La musique, dans tout cela ? Belle prestation des chanteurs, notamment de la soprane Emőke Baráth incarnant une Ilia touchante, presque ingénue, à la voix d’une grande pureté. Tout aussi brillante, la mezzo Gabriella Balga pour lui donner la réplique, incarnant un Idamante héroïque à la voix chaude, agréable. Toutes deux délicieuses dans un duo où les amants se déclarent leur flamme (début du troisième acte).

Également bien campé, le personnage d’Idoménée idéalement interprété par le ténor Szabocs Brickner. Le tout fort bien joué, moyennant une légère réserve : Electra (Zsuzsanna Ádám), ayant également bien chanté, certes, mais au jeu un peu forcé, quelque peu maniéré, manquant de naturel (1). Autre point fort de la soirée : le chœur, admirablement chanté et fort bien joué. Impressionnant notamment lorsqu’il représente au troisième acte le peuple crétois pleurant sur le sort injuste infligé à ses souverains („O voto tremendo”). Probablement l’un des plus beaux chœurs jamais écrits par Mozart. Un mot, encore, sur la chorégraphie. A première vue déroutante. Des danseurs aux mouvements brusques, saccadés, exprimant la douleur d’un peuple au désarroi et les convulsions de sujets en proie à la maladie. Quoi qu’il en soit - on peut contester – ces jeunes, encore élèves, nous ont servi ce soir une prestation digne d’encouragements, se donnant à fond. Un mot, enfin, sur l’orchestre offrant une interprétation très „mozartienne”, si l’on nous permet l’expression. Une partition qui annonce déjà les futurs sommets, ici idéalement servie. Seul regret : une soirée qui se terminait sur l’air d’Idoménée chantant la paix retrouvée en son âme, excluant le chœur final, pourtant fort beau, célébrant l’hyménée entre le nouveau roi et la princesse troyenne, désormais son épouse. 

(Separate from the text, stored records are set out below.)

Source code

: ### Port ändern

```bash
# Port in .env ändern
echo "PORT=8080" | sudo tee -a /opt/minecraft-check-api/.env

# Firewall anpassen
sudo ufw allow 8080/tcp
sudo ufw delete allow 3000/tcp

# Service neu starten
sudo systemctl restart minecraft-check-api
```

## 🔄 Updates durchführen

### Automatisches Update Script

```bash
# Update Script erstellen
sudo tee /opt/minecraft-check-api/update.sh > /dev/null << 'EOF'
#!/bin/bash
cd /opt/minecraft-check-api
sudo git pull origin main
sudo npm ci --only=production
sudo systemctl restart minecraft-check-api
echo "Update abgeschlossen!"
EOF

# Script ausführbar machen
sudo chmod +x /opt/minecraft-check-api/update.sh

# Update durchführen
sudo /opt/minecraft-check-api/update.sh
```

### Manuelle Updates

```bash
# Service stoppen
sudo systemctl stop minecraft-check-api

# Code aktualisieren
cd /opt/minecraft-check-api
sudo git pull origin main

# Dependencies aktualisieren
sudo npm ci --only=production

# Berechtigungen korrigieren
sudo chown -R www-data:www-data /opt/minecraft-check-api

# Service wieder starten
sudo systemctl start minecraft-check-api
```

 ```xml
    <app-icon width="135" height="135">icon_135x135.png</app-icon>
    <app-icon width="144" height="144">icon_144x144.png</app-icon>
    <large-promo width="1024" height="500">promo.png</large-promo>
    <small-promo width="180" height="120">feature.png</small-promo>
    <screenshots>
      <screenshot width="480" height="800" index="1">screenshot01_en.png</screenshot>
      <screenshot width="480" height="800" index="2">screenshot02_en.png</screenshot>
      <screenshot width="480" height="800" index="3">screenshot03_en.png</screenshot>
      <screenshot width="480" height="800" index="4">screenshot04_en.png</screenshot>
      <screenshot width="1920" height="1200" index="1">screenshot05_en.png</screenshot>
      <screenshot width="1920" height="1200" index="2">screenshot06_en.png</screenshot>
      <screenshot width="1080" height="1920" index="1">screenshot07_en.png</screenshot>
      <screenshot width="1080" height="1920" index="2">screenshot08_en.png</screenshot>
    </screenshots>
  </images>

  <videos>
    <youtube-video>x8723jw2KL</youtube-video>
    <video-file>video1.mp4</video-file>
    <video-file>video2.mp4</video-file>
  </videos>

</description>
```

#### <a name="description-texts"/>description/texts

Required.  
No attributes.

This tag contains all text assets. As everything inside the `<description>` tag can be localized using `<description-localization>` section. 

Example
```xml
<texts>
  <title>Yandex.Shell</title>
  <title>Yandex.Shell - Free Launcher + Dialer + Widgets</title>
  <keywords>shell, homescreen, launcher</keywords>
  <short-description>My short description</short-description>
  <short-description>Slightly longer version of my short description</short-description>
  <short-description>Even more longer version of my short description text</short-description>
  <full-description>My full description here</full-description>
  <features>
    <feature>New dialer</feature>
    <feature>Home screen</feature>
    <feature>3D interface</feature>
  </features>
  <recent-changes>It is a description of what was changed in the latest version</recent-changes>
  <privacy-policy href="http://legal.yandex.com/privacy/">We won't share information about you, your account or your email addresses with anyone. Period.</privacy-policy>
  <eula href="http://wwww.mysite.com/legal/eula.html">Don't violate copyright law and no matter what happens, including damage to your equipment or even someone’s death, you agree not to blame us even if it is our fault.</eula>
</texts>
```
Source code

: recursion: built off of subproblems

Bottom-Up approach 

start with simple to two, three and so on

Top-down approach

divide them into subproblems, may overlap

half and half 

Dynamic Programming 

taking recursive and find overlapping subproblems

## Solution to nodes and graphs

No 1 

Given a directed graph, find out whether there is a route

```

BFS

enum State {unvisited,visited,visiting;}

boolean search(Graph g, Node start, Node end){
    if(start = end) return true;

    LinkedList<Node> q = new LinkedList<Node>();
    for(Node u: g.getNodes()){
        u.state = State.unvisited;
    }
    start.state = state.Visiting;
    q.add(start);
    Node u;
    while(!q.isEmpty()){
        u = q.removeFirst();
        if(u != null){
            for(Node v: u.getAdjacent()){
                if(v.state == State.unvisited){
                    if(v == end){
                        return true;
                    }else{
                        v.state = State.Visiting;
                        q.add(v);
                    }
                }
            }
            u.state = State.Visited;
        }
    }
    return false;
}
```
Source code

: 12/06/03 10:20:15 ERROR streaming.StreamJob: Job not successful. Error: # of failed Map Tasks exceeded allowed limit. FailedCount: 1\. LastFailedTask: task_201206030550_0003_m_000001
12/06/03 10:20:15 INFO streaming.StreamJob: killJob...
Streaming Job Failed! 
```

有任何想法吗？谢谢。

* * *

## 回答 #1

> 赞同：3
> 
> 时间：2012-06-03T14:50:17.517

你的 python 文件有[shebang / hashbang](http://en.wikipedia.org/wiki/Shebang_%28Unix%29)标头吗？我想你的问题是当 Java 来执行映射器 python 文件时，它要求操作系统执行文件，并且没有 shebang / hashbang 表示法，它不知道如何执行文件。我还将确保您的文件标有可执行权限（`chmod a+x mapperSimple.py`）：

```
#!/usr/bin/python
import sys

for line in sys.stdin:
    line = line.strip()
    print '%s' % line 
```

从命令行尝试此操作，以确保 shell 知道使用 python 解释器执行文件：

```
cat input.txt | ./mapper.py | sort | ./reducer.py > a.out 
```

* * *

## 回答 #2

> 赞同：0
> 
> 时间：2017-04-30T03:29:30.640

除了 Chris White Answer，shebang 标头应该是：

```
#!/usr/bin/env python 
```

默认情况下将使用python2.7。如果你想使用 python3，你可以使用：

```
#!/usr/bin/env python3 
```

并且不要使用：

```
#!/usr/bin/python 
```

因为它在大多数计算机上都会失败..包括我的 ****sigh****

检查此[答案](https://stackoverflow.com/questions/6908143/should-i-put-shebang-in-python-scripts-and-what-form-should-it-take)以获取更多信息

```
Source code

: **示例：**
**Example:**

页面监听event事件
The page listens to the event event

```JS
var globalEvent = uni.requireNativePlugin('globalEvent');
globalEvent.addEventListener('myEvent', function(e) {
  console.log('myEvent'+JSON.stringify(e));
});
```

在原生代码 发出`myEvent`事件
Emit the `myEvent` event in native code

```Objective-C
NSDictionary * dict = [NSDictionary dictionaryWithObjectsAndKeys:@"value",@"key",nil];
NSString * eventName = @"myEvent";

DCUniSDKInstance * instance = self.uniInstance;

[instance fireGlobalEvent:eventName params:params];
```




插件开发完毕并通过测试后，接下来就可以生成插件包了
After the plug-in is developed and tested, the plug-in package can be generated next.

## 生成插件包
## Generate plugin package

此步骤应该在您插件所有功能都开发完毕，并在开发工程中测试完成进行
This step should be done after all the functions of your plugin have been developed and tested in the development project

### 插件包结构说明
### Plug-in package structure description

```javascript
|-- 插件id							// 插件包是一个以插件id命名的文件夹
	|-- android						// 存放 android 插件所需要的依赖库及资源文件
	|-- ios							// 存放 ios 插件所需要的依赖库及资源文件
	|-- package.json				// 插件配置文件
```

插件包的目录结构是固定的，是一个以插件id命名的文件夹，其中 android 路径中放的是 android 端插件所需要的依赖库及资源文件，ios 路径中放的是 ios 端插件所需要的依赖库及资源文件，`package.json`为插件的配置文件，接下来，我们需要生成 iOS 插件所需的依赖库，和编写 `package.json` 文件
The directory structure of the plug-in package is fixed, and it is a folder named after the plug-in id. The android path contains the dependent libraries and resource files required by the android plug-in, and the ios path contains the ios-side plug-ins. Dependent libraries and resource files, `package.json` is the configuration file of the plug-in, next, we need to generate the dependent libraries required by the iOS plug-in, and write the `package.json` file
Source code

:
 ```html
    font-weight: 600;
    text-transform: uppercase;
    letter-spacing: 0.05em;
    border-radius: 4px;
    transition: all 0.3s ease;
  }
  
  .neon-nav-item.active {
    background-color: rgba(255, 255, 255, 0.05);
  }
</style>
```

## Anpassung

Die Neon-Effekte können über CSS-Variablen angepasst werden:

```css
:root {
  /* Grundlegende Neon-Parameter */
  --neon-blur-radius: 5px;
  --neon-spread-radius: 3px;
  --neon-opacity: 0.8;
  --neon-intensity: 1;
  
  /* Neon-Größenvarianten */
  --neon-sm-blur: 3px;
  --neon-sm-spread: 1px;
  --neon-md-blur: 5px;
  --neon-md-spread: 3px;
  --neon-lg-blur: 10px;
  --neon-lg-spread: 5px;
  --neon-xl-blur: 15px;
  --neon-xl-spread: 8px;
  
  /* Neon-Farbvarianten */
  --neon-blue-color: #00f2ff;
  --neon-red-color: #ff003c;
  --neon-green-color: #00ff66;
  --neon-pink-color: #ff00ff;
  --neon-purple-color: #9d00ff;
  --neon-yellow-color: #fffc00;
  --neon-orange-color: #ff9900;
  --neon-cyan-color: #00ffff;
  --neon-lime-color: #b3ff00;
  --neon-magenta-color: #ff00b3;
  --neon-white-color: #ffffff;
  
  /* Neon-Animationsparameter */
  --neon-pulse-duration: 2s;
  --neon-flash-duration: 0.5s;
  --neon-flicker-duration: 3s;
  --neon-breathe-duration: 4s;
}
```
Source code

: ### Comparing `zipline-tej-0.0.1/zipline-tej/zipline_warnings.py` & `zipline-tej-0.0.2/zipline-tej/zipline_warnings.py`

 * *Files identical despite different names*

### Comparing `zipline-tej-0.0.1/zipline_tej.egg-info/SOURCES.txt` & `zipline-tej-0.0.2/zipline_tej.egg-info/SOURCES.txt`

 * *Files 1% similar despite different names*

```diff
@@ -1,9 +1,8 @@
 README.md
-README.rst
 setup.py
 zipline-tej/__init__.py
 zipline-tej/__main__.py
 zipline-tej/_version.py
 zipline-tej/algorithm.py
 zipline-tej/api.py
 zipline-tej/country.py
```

Que conclure ? Une mise-en-scène audacieuse, pour le moins surprenante, reposant sur une approche très personnelle de l’œuvre. Que d’aucuns contesteront, que d’autres, comme la majorité du public ce soir, applaudiront. Qui a au moins eu le mérite d’animer le tout.  Mais… Une partition admirablement servie par une équipe de chanteurs de haut niveau soutenue par une direction d’orchestre inspirée.  Et c’est peut-être là le principal. Sans compter le plaisir d’entendre une œuvre rarement donnée, que Mozart lui-même avait particulièrement à cœur.

Pierre Waline

(1) : joué en alternance avec la soprane Laura Topolánszky.